Maud désormais à l'étage s'assit sur son grand lit et sortit ses affaires de cours pour faire ses devoirs. Un peu plus tard, plongée dans ses cahiers, elle n'entendit pas son père entrer dans sa chambre. Sentant soudain un souffle sur elle quand il lui dit bonjour, elle sursauta et poussa un cri en reculant instinctivement. Reconnaissant son père, elle s'excusa et prit de ses nouvelles. Il partit peu de temps après. Malgré tout, son cœur battait toujours aussi fort contre sa poitrine. C'était toujours comme ça. Les sursauts, les sueurs froides, les cris, les pleurs, le tambourinement de son cœur, la sensation de brûlure. Elle ressentait tous ces symptômes à chaque toucher, aussi léger était-il. Elle ne pouvait rester près de quelqu'un de peur qu'il initie un contact. Et elle se maudissait pour cela. Mais c'est ainsi, elle était Thixophobe.

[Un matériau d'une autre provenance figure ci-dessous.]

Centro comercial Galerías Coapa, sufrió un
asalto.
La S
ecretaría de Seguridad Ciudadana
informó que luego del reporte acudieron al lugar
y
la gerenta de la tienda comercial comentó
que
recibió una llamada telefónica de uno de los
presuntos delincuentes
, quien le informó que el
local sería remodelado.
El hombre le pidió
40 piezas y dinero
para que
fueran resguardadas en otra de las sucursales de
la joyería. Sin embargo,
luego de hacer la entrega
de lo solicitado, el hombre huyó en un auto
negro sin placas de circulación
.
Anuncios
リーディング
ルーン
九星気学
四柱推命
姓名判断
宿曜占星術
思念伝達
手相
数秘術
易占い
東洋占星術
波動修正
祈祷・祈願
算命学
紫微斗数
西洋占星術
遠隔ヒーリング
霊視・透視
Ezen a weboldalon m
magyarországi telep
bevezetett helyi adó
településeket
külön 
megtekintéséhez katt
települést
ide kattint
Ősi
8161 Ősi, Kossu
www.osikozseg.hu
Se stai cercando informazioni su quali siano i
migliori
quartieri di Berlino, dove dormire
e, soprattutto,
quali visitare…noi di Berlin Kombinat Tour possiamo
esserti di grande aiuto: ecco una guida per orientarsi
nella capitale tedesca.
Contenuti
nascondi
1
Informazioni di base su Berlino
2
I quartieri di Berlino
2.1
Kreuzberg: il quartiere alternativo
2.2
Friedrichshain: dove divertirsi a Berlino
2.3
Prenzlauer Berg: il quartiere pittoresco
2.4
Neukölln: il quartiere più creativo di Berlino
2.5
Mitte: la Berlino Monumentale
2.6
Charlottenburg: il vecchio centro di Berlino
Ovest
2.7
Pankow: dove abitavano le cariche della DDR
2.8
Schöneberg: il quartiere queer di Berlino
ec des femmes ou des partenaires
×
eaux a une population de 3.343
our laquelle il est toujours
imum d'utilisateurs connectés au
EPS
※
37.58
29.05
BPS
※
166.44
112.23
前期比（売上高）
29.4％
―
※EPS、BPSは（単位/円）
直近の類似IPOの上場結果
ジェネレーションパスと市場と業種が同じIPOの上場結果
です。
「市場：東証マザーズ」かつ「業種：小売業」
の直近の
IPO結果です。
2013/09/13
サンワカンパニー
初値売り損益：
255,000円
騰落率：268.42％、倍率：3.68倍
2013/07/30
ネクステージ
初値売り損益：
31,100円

Maud ne savait pas vraiment pourquoi cette peur avait commencé. Vers ces quatre ans, elle commença à refuser le contact, mais elle ne faisait pas de crises telles que maintenant. Dans ses heures de solitude, elle y avait beaucoup pensé mais elle ne saura sans doute jamais la cause de ce malaise. Sa psychologue avait essayé de l'aider mais rien ne fonctionna. Elle était désormais faite à l'idée qu'elle resterait emprisonnée dans ce mal, ce fléau. Elle se consolait dans ses livres, car autant elle haïssait le contact physique autant elle ne le détestait sur les autres. Elle rêvait d'être cette héroïne qui tombait amoureuse du bel homme et qui sauvait tout le monde, de ses mains. Elle rêvait d'être cette peluche que tous les enfants câlinaient et qui ne semblait jamais désapprouver. Elle rêvait d'être ce brave médecin qui embrassait de son étreinte chaque personne même les lépreux avec ses bras réconfortants. Elle rêvait de ne pas être elle-même.

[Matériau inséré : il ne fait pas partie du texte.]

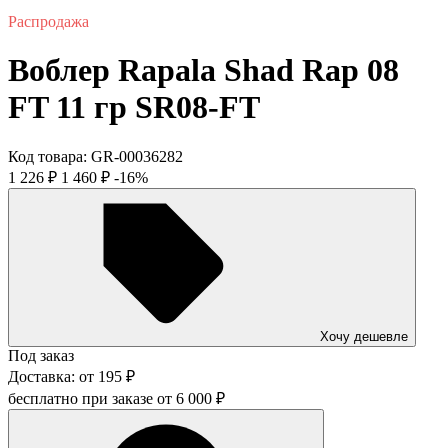
Распродажа
Воблер Rapala Shad Rap 08
FT 11 гр SR08-FT
Код товара:
GR-00036282
1 226
₽
1 460
₽
-16%
Хочу дешевле
Под заказ
Доставка:
от
195
₽
бесплатно при заказе от
6 000
₽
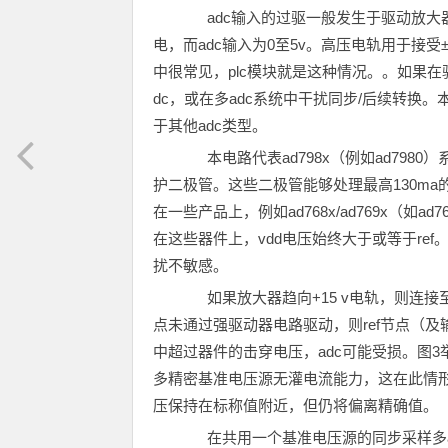
adc输入的过驱一般发生于驱动放大器电
电，而adc输入为0至5v。高压电轨用于接受
中很常见，plc模块就是这种情况。。如果
dc，或在多adc系统中干扰同步/后续转换。本
于其他adc类型。
本电路代表ad798x（例如ad7980）
护二极管。这些二极管能够处理最高130m
在一些产品上，例如ad768x/ad769x（如a
在这些器件上，vdd电压始终大于或等于re
扰不敏感。
如果放大器趋向+15 v电轨，则连接至r
点未通过强驱动器电路驱动，则ref节点（
中超过器件的击穿电压，adc可能受损。图3举
多精密基准电压源无灌电流能力，这在此情
压保持在标称值附近，但仍将偏离精确值。
在共用一个基准电压源的同步采样多ad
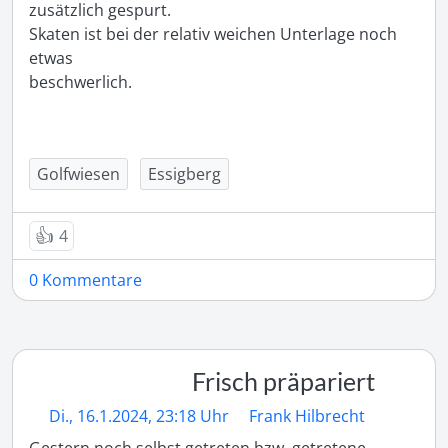
zusätzlich gespurt.

Skaten ist bei der relativ weichen Unterlage noch 
etwas 

beschwerlich.

Golfwiesen
Essigberg
👍
4
0 Kommentare
Frisch präpariert
Di., 16.1.2024, 23:18 Uhr
Frank Hilbrecht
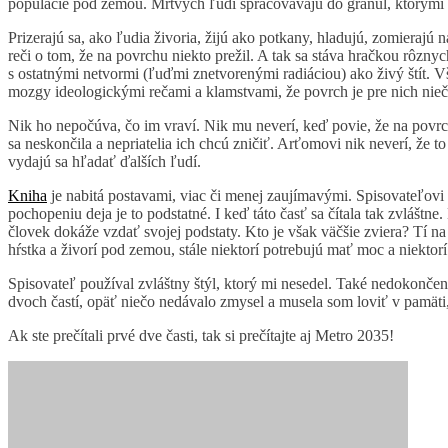
populácie pod zemou. Mŕtvych ľudí spracovávajú do granúl, ktorými 
Prizerajú sa, ako ľudia živoria, žijú ako potkany, hladujú, zomierajú
reči o tom, že na povrchu niekto prežil. A tak sa stáva hračkou rôzny
s ostatnými netvormi (ľuďmi znetvorenými radiáciou) ako živý štít. V
mozgy ideologickými rečami a klamstvami, že povrch je pre nich ni
Nik ho nepočúva, čo im vraví. Nik mu neverí, keď povie, že na povrchu
sa neskončila a nepriatelia ich chcú zničiť. Arťomovi nik neverí, že t
vydajú sa hľadať ďalších ľudí.
Kniha
je nabitá postavami, viac či menej zaujímavými. Spisovateľovi s
pochopeniu deja je to podstatné. I keď táto časť sa čítala tak zvláštne
človek dokáže vzdať svojej podstaty. Kto je však väčšie zviera? Tí na
hŕstka a živorí pod zemou, stále niektorí potrebujú mať moc a niektor
Spisovateľ používal zvláštny štýl, ktorý mi nesedel. Také nedokončené
dvoch častí, opäť niečo nedávalo zmysel a musela som loviť v pamäti,
Ak ste prečítali prvé dve časti, tak si prečítajte aj Metro 2035!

Elle entendit soudain sa mère l'appeler pour qu'elle vienne manger et cela la tira hors de ses pensées. Elle descendit l'escalier et se dirigea vers la salle à manger. Son cœur se serra quand elle ne vit que deux assiettes sur la table et qu'elle en déduisit que son père ne mangeait pas avec elles. Elle se mit à table et se servit ainsi que sa mère. Elles mangèrent en parlant sans vraiment parler. Aucune n'osant entamer un sujet trop personnel. Elles se gardaient aux banalités pour se donner l'illusion que tout allait bien, tant qu'elles communiquaient. Après le dîner, Maud débarrassa la table, dit bonne nuit à ses parents et alla se coucher. Elle se glissa dans son lit et prit son livre actuel. Elle lut un peu puis s'endormit difficilement en pensant à son existence.